> TEXT SECTION:

"""

Japanese American Pioneers and Settlers: Twin Falls' Early Nikkei Community

The Twin Falls-Jerome area had a small but significant Nikkei (Nikkei refers to persons of Japanese ancestry regardless of citizenship) community long before World War II and the establishment of the Minidoka Relocation Center. Japanese names common to the Magic Valley in the years before WWII included Koto, Gikiu, Yamagata, Mitani, Shiozawa, Morita, Morimoto, Tanaka, Ogata, Aizawa, Nakata, Joo, and Kawai.
 
Many of the men had first been employed as railroad laborers and then opened restaurants in railroad towns such as Shoshone while others sought opportunity in the newly established irrigation settlements springing up across southern Idaho. The subsequent success of the Nikkei community or Nihonjinkai(Nihon=Japan, jin=people, kai=community) demonstrated the effectiveness of Japanese mutual-support systems. According to historian Ronald Takaki, "Japanese farmers belonged to kenjinkai, prefectural- (ken) based social associations (kai). A kenjinkai brought its members or people (jin) together for social activities such as annual picnics; more importantly, it provided a network of social relations buttressing economic cooperation and assistance for employment, housing, and credit" (Takaki 1998: 193).

"""

> RECORD EXTRACTS:
"""

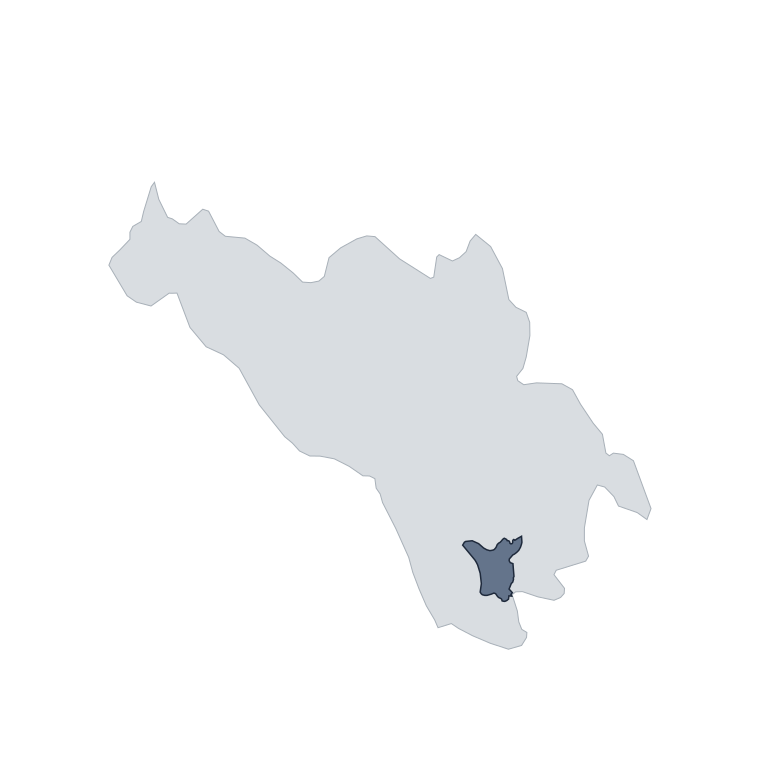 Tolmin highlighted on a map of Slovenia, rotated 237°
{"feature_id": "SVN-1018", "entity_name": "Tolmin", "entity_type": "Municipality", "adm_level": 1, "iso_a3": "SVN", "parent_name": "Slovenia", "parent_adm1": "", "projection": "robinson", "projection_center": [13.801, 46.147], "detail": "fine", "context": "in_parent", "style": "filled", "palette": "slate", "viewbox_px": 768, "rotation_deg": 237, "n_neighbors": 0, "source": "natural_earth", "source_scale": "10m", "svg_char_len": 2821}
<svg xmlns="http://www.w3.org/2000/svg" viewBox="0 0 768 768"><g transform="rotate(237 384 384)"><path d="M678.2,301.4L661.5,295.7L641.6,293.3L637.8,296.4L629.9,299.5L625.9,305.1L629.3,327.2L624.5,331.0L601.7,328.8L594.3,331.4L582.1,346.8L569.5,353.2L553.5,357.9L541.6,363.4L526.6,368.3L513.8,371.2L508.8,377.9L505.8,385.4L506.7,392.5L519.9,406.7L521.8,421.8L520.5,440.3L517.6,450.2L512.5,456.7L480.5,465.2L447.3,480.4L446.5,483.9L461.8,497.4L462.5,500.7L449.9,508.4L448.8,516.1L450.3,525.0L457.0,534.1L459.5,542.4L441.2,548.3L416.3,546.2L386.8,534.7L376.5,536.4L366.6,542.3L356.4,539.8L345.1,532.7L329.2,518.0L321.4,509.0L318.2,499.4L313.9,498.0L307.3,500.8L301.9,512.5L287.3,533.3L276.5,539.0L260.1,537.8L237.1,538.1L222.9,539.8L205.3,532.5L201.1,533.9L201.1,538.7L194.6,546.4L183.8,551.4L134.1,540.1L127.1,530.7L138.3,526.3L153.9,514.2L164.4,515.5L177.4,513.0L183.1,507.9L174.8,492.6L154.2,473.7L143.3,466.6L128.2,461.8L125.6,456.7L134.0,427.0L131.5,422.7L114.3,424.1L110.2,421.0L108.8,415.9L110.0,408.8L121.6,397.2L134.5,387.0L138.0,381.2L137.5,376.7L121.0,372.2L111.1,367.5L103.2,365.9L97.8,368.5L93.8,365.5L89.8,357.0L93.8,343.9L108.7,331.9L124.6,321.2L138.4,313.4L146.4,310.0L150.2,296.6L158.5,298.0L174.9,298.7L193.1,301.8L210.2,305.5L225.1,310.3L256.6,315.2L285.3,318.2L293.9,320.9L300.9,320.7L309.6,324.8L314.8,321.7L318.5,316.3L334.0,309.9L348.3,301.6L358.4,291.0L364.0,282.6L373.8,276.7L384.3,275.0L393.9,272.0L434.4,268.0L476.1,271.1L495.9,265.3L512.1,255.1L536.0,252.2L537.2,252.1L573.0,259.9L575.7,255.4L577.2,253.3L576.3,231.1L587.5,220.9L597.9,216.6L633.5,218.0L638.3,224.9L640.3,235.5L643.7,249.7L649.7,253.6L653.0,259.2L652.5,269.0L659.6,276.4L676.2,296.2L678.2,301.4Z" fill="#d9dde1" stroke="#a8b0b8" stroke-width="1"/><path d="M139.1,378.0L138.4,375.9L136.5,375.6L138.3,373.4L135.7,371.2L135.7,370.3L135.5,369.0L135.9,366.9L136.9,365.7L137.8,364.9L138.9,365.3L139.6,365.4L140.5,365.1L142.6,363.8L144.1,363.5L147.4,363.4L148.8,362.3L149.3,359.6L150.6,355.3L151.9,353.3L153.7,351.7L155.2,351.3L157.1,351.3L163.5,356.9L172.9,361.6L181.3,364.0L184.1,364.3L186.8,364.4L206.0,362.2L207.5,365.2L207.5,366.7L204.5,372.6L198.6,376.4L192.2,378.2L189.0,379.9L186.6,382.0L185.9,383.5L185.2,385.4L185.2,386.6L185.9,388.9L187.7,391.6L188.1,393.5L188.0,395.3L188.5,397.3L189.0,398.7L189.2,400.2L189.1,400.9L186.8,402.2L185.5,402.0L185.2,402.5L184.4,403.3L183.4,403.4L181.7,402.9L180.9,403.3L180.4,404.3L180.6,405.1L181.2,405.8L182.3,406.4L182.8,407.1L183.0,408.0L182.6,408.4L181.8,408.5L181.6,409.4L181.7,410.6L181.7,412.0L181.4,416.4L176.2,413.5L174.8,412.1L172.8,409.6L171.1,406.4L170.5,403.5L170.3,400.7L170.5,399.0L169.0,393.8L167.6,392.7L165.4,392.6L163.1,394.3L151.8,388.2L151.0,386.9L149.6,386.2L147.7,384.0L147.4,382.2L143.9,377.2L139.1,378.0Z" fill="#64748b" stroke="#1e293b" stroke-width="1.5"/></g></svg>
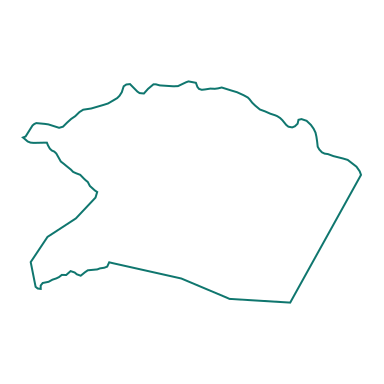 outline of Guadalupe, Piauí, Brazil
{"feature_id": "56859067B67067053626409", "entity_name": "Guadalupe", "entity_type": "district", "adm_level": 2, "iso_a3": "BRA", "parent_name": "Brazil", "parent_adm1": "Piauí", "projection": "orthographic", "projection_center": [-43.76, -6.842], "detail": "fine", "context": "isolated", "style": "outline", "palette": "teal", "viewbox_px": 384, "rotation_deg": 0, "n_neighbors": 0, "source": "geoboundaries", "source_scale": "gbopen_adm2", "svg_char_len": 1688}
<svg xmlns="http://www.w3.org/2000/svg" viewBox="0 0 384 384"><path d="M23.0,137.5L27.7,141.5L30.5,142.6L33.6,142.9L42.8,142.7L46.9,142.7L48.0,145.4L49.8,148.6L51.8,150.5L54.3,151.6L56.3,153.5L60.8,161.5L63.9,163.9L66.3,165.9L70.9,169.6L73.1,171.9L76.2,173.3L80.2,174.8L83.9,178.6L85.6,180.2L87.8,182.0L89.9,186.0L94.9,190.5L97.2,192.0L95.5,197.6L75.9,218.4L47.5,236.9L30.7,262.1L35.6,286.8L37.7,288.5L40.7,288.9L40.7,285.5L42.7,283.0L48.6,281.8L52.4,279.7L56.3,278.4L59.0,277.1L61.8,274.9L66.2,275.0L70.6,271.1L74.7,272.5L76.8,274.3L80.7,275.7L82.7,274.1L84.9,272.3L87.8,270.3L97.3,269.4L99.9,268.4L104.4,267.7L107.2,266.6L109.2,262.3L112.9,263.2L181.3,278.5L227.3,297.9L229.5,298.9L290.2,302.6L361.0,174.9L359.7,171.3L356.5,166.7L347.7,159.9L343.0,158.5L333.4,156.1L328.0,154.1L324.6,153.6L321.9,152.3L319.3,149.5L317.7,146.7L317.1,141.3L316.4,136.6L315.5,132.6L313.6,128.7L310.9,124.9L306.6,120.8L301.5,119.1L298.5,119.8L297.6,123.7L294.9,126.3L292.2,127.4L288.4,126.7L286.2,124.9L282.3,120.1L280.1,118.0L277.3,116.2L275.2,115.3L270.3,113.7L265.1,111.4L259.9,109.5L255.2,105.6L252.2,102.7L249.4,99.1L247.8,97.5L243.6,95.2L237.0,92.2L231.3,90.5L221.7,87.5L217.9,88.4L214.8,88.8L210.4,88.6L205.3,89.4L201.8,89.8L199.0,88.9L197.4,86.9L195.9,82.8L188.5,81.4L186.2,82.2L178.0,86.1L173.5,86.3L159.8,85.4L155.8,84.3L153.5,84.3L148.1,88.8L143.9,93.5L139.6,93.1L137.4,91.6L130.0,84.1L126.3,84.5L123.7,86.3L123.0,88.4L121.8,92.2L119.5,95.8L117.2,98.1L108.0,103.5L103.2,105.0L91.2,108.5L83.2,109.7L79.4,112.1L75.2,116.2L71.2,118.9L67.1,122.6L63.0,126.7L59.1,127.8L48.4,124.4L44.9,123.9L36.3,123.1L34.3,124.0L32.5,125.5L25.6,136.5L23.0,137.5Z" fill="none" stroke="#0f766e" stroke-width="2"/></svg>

"""

Reproduce the entire text above on Twin Falls' early Nikkei community word for word, with its punctuation unchanged.

> EXERCISE OUTPUT:
Japanese American Pioneers and Settlers: Twin Falls' Early Nikkei Community

The Twin Falls-Jerome area had a small but significant Nikkei (Nikkei refers to persons of Japanese ancestry regardless of citizenship) community long before World War II and the establishment of the Minidoka Relocation Center. Japanese names common to the Magic Valley in the years before WWII included Koto, Gikiu, Yamagata, Mitani, Shiozawa, Morita, Morimoto, Tanaka, Ogata, Aizawa, Nakata, Joo, and Kawai.
 
Many of the men had first been employed as railroad laborers and then opened restaurants in railroad towns such as Shoshone while others sought opportunity in the newly established irrigation settlements springing up across southern Idaho. The subsequent success of the Nikkei community or Nihonjinkai(Nihon=Japan, jin=people, kai=community) demonstrated the effectiveness of Japanese mutual-support systems. According to historian Ronald Takaki, "Japanese farmers belonged to kenjinkai, prefectural- (ken) based social associations (kai). A kenjinkai brought its members or people (jin) together for social activities such as annual picnics; more importantly, it provided a network of social relations buttressing economic cooperation and assistance for employment, housing, and credit" (Takaki 1998: 193).